Senior Investigator, Section Chief National Institute of Dental and Craniofacial Research, National Institutes of Health Bethesda, Maryland, United States
Disclosure(s):
Wanjun Chen, MD: No financial relationships to disclose
Introduction/Rationale: The neonatal dysbiosis of gut microbiota represents a critical environmental factor promoting obesity, but the underlying immunological mechanisms remain unknown.
Methods: Neonatal mice (from day1) were treated with broad-spectrum antibiotics for the first 3 weeks of life (NeoATB) only . The mice were then hosted under a normal environment for rest of their life.

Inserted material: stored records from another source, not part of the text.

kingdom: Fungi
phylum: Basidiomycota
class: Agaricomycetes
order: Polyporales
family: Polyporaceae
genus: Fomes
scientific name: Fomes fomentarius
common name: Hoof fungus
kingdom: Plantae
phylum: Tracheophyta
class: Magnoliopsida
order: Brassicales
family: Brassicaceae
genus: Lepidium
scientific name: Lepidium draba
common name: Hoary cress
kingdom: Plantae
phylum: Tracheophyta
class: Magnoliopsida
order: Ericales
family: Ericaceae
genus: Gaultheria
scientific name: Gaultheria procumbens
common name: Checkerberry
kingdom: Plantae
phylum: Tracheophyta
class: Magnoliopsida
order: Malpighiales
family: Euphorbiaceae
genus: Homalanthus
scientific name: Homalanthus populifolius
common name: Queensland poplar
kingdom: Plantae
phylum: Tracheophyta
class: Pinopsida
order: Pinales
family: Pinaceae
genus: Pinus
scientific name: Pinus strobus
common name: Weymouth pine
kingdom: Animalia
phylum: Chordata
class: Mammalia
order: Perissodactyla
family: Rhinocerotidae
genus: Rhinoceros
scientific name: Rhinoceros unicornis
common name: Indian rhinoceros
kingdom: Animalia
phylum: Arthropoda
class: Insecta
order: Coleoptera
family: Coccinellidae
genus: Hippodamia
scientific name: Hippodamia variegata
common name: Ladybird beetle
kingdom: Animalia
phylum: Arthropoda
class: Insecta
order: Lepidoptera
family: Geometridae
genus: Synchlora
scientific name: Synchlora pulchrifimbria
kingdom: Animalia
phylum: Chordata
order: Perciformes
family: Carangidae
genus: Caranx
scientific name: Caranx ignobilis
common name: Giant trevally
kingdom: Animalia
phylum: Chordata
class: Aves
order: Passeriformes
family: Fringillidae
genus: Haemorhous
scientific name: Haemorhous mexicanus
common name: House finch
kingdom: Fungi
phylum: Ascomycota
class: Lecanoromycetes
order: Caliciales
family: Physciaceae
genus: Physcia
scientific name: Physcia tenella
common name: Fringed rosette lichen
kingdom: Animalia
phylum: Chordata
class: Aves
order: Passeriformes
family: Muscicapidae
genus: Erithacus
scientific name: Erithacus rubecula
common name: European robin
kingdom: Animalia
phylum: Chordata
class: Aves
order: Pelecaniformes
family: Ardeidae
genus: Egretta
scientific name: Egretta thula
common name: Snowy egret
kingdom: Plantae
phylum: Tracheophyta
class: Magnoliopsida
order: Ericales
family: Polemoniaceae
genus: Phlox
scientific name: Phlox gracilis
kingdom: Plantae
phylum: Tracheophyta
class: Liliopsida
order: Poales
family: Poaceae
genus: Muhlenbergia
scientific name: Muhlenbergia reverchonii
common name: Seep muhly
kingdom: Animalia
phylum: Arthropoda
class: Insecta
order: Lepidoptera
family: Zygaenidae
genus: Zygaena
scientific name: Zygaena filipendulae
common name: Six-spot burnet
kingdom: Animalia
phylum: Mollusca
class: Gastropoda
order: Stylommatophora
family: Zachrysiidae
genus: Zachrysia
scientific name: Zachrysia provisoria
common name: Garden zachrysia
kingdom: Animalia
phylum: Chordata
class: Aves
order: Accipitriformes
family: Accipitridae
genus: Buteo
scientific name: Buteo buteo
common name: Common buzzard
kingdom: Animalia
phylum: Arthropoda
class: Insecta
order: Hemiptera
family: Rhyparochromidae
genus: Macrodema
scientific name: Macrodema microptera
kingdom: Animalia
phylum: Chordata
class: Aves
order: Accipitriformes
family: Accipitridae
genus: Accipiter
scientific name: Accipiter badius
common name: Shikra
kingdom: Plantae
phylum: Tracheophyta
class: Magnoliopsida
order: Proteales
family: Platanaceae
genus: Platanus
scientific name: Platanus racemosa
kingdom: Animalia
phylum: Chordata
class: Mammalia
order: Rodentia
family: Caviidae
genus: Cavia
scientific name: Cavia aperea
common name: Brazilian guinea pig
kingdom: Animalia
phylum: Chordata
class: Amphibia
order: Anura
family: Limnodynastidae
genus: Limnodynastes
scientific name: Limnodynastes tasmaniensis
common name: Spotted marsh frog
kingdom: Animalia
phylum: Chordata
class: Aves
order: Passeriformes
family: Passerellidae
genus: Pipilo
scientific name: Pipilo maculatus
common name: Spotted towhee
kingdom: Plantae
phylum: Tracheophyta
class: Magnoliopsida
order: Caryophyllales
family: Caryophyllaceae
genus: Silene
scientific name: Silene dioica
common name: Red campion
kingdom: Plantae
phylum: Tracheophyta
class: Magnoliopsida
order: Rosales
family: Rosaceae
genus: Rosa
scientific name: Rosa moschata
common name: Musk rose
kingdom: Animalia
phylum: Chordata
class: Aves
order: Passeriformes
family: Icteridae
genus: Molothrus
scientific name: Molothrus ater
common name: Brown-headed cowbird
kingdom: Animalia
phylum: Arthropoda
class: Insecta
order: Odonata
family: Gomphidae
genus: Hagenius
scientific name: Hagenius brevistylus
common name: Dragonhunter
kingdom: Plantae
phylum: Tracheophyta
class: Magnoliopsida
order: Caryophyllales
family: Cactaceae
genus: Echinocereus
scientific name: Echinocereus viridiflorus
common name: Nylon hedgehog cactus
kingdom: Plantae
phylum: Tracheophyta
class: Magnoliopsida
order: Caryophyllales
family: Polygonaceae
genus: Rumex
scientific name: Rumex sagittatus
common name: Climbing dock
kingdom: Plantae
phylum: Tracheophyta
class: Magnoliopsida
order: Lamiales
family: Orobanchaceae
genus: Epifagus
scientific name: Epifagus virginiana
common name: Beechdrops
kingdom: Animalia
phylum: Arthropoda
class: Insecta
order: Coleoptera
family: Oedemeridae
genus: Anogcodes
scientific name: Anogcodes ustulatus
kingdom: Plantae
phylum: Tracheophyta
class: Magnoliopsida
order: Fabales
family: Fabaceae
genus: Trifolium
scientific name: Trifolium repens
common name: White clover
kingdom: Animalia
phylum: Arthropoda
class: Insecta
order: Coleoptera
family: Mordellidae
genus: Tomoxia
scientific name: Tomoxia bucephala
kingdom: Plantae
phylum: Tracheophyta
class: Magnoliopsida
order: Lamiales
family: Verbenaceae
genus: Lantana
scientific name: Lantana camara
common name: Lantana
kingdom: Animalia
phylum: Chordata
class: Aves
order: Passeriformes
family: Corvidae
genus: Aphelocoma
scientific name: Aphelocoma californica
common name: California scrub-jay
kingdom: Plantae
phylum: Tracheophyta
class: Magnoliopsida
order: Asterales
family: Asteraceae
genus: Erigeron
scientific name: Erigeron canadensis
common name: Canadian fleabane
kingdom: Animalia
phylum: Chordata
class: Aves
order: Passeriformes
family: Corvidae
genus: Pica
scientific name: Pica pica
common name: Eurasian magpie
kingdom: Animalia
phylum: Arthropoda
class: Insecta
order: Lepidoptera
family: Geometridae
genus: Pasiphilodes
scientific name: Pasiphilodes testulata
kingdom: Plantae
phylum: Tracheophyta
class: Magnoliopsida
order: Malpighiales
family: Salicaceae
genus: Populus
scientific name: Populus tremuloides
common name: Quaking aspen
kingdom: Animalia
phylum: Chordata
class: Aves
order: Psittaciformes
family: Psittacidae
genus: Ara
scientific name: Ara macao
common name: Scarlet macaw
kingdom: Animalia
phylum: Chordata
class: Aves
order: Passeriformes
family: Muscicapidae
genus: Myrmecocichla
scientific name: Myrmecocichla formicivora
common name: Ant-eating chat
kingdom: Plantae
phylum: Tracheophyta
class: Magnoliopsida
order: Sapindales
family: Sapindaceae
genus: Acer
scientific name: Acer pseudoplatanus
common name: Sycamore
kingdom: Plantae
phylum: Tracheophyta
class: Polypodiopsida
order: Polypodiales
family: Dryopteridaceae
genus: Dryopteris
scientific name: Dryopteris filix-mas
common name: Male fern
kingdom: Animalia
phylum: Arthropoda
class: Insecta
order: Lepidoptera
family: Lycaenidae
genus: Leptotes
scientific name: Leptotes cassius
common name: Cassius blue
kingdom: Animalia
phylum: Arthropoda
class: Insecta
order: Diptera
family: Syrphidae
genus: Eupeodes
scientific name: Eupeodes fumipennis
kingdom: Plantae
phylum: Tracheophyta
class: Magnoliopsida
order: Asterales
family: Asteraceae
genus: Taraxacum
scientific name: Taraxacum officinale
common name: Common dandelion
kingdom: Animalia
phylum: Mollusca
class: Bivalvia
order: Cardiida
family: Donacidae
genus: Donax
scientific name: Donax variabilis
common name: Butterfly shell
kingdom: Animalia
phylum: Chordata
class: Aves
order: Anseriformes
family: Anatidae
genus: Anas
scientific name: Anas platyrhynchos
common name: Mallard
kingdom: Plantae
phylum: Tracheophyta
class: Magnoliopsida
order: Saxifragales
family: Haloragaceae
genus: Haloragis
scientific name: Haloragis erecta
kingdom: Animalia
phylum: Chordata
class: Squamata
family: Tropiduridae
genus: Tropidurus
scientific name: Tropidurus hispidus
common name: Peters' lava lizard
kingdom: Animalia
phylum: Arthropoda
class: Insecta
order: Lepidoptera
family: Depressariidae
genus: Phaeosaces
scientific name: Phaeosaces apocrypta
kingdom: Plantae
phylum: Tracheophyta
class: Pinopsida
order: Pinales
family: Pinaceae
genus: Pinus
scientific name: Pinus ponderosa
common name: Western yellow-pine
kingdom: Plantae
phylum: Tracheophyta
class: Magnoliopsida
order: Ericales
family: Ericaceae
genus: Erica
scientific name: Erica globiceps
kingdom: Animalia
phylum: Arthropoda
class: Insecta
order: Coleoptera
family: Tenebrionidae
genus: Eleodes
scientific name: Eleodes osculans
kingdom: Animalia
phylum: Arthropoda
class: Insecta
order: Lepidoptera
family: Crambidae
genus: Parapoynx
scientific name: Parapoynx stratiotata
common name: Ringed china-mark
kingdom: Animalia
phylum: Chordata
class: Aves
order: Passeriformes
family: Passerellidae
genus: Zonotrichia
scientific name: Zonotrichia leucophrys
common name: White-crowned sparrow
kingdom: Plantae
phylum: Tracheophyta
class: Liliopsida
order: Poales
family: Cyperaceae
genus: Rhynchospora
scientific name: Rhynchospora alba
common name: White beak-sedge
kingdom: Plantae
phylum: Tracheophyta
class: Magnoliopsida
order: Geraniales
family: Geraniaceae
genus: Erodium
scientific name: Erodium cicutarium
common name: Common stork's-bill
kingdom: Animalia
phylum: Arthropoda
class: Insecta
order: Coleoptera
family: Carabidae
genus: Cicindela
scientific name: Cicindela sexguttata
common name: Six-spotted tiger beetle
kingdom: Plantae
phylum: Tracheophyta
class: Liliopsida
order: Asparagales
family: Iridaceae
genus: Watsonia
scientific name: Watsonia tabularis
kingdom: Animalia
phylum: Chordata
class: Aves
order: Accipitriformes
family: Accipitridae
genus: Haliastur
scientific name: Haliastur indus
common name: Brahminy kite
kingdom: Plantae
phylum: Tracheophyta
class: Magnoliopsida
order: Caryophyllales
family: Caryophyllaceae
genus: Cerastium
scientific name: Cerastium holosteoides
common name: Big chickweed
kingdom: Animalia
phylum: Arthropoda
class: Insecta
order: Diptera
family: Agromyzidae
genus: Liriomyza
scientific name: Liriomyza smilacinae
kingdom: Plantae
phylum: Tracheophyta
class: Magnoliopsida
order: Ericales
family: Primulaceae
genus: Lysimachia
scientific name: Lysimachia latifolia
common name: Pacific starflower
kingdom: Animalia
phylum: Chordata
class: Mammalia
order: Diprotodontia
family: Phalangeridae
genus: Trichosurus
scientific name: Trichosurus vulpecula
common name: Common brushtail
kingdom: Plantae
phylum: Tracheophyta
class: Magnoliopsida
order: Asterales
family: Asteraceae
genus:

Results: We show here that neonatal treatment of mice with broad-spectrum antibiotics for the first 3 weeks of life (NeoATB) resulted in the development of obesity and metabolic abnormalities in adulthood. The NeoATB mice exhibited a permanent dysbiosis of gut microbiota, decreased CD4+Foxp3+ regulatory T cells (Tregs), and increased proinflammatory Th1 cells in visceral adipose tissue (VAT). Mechanistically, neonatal antibiotic treatment resulted in increased intestinal permeability that allowed bacterial translocation into the VAT and liver and an increase in systemic LPS levels. Consequently, VAT dendritic cells were activated via the TLR4 pathway to increase IL-12-triggered Th1-inflammation. Moreover, the decrease in VAT Tregs in NeoATB mice was attributed to reduced infiltration of Tregs from the periphery, decreased expansion of adipose IL-33-mediated ST2+ Tregs, and reduced conversion of local Tregs from VAT CD4+CD25- Foxp3- T cells.
Conclusion: Thus, we have revealed a previously unrecognized immunological link between neonatal microbiota dysbiosis and the development of obesity.